ChatGPT, Claude, Gemini, Llama. Large Language Models have become household names in the last few years. Super Bowl ads are the coming-out party for big corporate announcements. Companies shell out millions for a few fleeting seconds of our collectively captured attention. In 2022, it was blockchain. FTX (blew up in epic fashion), Crypto.com (still has their stadium naming rights), Coinbase, and Gemini (Now has to compete with Google on SEO). This year, OpenAI, Google, Meta, Salesforce, and GoDaddy all took swings to seed AI into our consciousness.
In this post we dive into the Large Language Model craze.
What are LLMs and how do they work?
What can LLMs do?
How can Architects use LLMs?
What are Large Language Models?
Can you complete this quote?
“Less is ____”
Which word did you think of? You could be thinking, “Less is more” the famous quote attributed to Mies van der Rohe. You could also be thinking “Less is a bore.” A perhaps equally famous quote attributed to Robert Venturi.
How did you know what word came next? Where in your mind did you store and retrieve this information? If your mind didn’t immediately go to one of the above, how did you complete the phrase?
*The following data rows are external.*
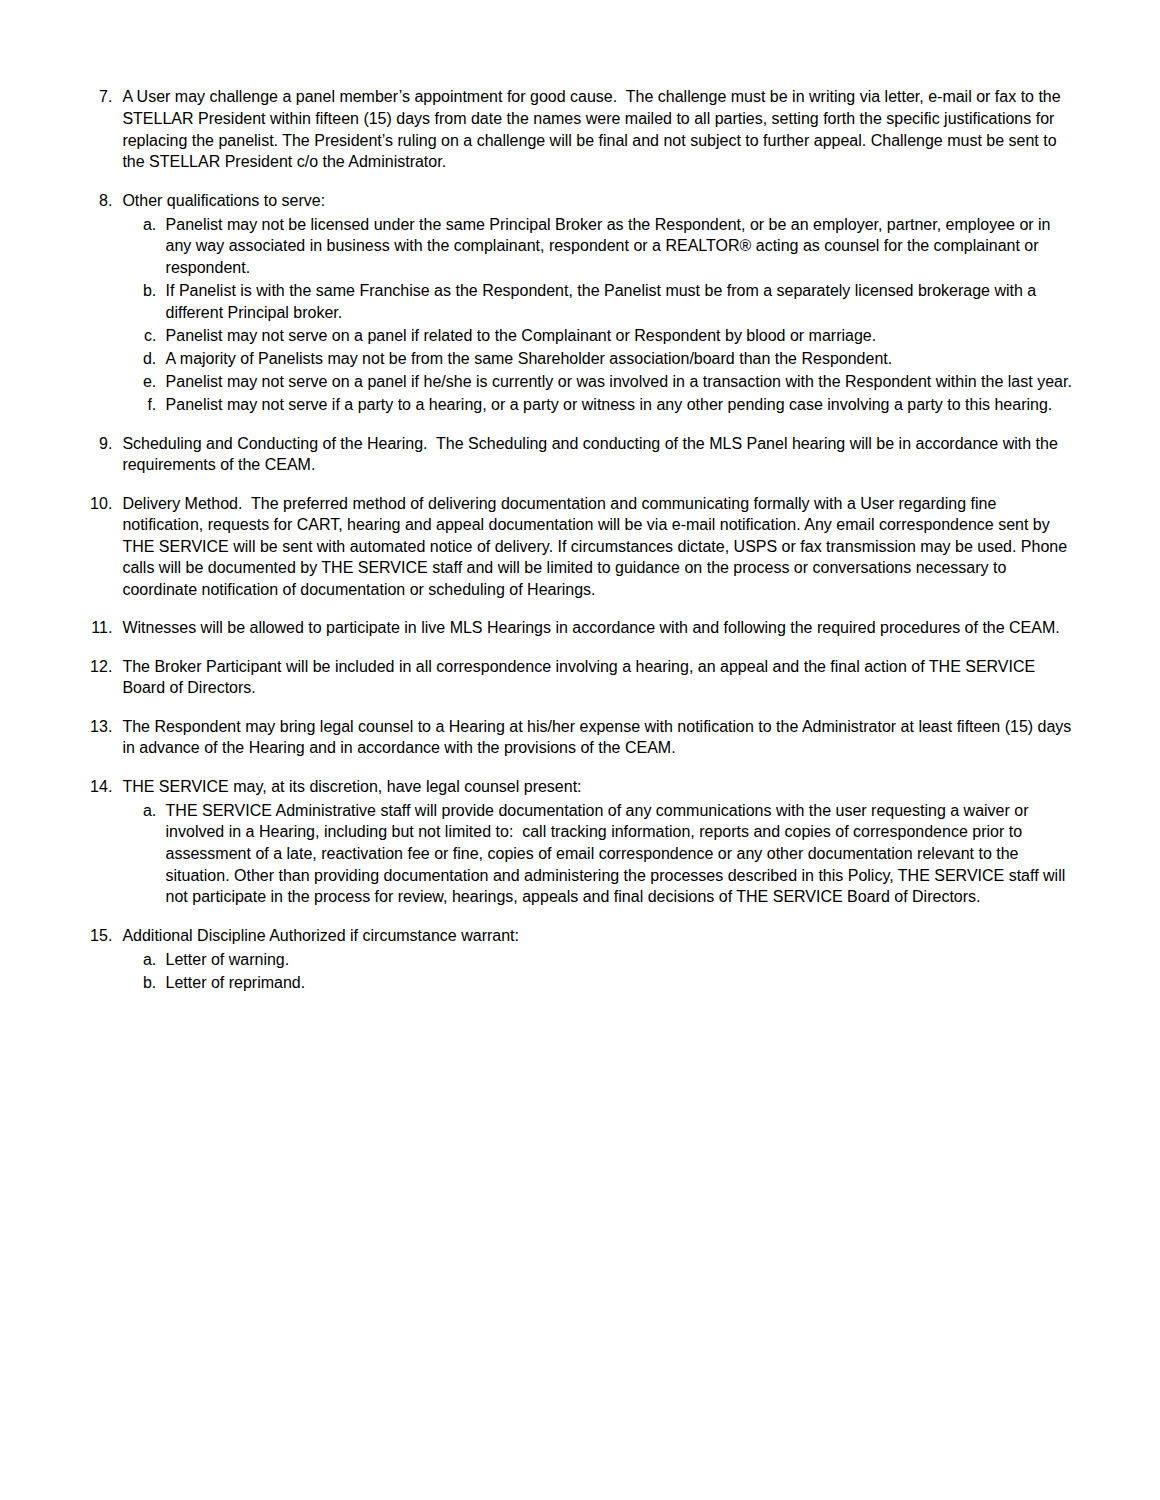A User may challenge a panel member’s appointment for good cause. The challenge must be in writing via letter, e-mail or fax to the STELLAR President within fifteen (15) days from date the names were mailed to all parties, setting forth the specific justifications for replacing the panelist. The President’s ruling on a challenge will be final and not subject to further appeal. Challenge must be sent to the STELLAR President c/o the Administrator.
Other qualifications to serve:
Panelist may not be licensed under the same Principal Broker as the Respondent, or be an employer, partner, employee or in any way associated in business with the complainant, respondent or a REALTOR® acting as counsel for the complainant or respondent.
If Panelist is with the same Franchise as the Respondent, the Panelist must be from a separately licensed brokerage with a different Principal broker.
Panelist may not serve on a panel if related to the Complainant or Respondent by blood or marriage.
A majority of Panelists may not be from the same Shareholder association/board than the Respondent.
Panelist may not serve on a panel if he/she is currently or was involved in a transaction with the Respondent within the last year.
Panelist may not serve if a party to a hearing, or a party or witness in any other pending case involving a party to this hearing.
Scheduling and Conducting of the Hearing. The Scheduling and conducting of the MLS Panel hearing will be in accordance with the requirements of the CEAM.
Delivery Method. The preferred method of delivering documentation and communicating formally with a User regarding fine notification, requests for CART, hearing and appeal documentation will be via e-mail notification. Any email correspondence sent by THE SERVICE will be sent with automated notice of delivery. If circumstances dictate, USPS or fax transmission may be used. Phone calls will be documented by THE SERVICE staff and will be limited to guidance on the process or conversations necessary to coordinate notification of documentation or scheduling of Hearings.
Witnesses will be allowed to participate in live MLS Hearings in accordance with and following the required procedures of the CEAM.
The Broker Participant will be included in all correspondence involving a hearing, an appeal and the final action of THE SERVICE Board of Directors.
The Respondent may bring legal counsel to a Hearing at his/her expense with notification to the Administrator at least fifteen (15) days in advance of the Hearing and in accordance with the provisions of the CEAM.
THE SERVICE may, at its discretion, have legal counsel present:
THE SERVICE Administrative staff will provide documentation of any communications with the user requesting a waiver or involved in a Hearing, including but not limited to: call tracking information, reports and copies of correspondence prior to assessment of a late, reactivation fee or fine, copies of email correspondence or any other documentation relevant to the situation. Other than providing documentation and administering the processes described in this Policy, THE SERVICE staff will not participate in the process for review, hearings, appeals and final decisions of THE SERVICE Board of Directors.
Additional Discipline Authorized if circumstance warrant:
Letter of warning.
Letter of reprimand.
Large Language Models like ChatGPT or Llama work by taking input text and predicting the most probably next piece of text over and over again. Through this seemingly simple process, LLMs produce emergent effects that feel like you’re communicating with a thinking machine; one capable of having deep dialog, answering questions, and helping you cheat on interviews.
How do LLMs Work?
Large Language Models, like the name suggests, are LARGE. They are considered “large” due to the number of parameters and the size of data used to train them. Llama 3.1, the latest generation model from Meta, has 405 billion parameters.
But what are parameters and why do we need so many of them? We take a little technical detour to dig into this question.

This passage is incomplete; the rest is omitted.